### LISTED RECORDS ###
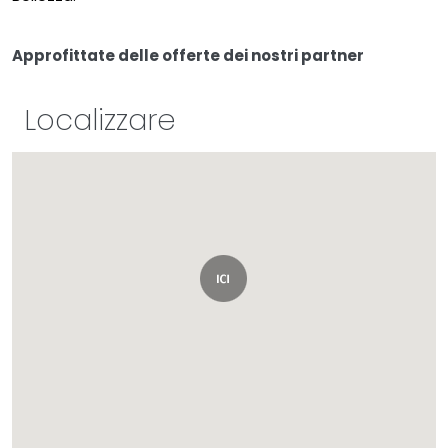
Approfittate delle offerte dei nostri partner
Localizzare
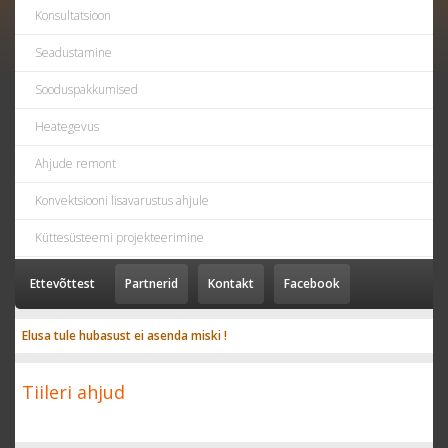
Konsultatsioon
Seadustamine
Sooduspakkumised
Heategevus
Ahjude remont
Konvektsiooni lisavarustus ahjule
Küttesüsteemi projekteerimine
Ettevõttest
Partnerid
Kontakt
Facebook
Elusa tule hubasust ei asenda miski !
Tiileri ahjud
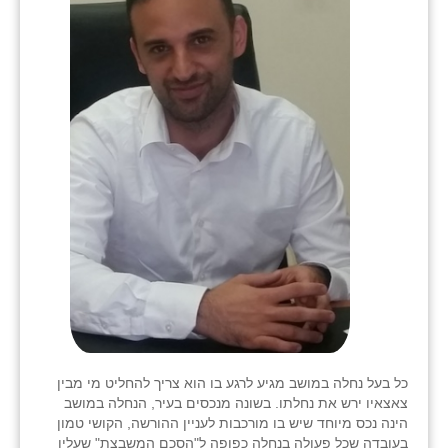
שבי ציון
שדה ורבורג
שדה צבי
שדמה
שכניה
תלמי יוסף
בוסתן הגליל
כל בעל נחלה במושב מגיע לרגע בו הוא צריך להחליט מי מבין
צאצאיו ירש את נחלתו. בשונה מנכסים בעיר, הנחלה במושב
הינה נכס מיוחד שיש בו מורכבות לעניין ההורשה, הקושי טמון
בעובדה שכל פעולה בנחלה כפופה ל"הסכם המשבצת" שעליו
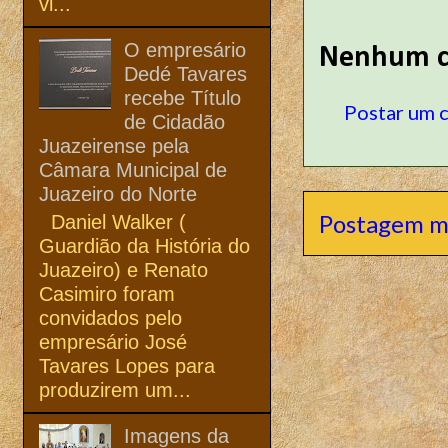
vi...
O empresário
Nenhum c
Dedé Tavares
recebe Título
Postar um 
de Cidadão
Juazeirense pela
Câmara Municipal de
Juazeiro do Norte
Postagem m
Daniel Walker (
Guardião da História do
Juazeiro) e Renato
Casimiro foram
convidados pelo
empresário José
Tavares Lopes para
produzirem um...
Imagens da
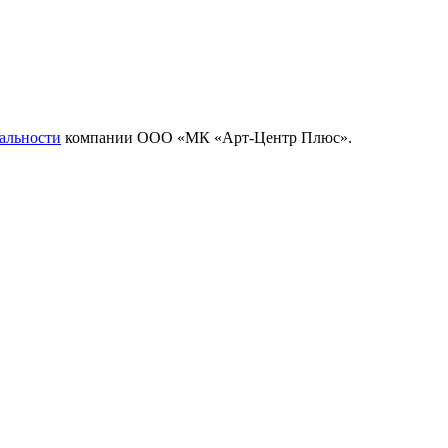
альности
компании ООО «МК «Арт-Центр Плюс».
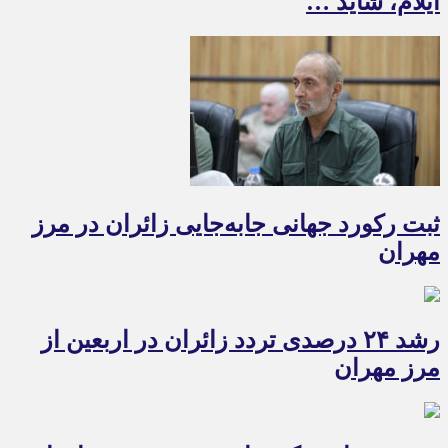
ایلام، شاید …
ثبت رکورد جهانی جابه‌جایی زائران در مرز
مهران
رشد ۲۴ درصدی تردد زائران در اربعین از
مرز مهران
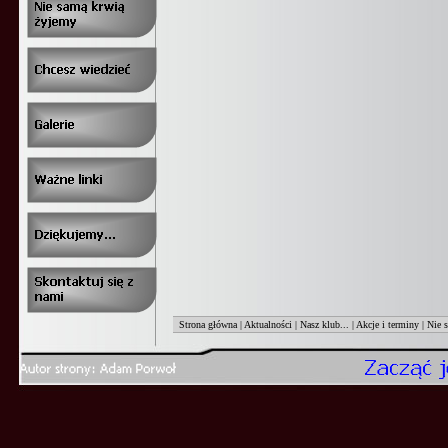
Strona główna
|
Aktualności
|
Nasz klub...
|
Akcje i terminy
|
Nie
###
# EXERCISE GOAL
Look through the listing above and copy each line with the word "במושב" in it.

# TASK RESULT
כל בעל נחלה במושב מגיע לרגע בו הוא צריך להחליט מי מבין
צאצאיו ירש את נחלתו. בשונה מנכסים בעיר, הנחלה במושב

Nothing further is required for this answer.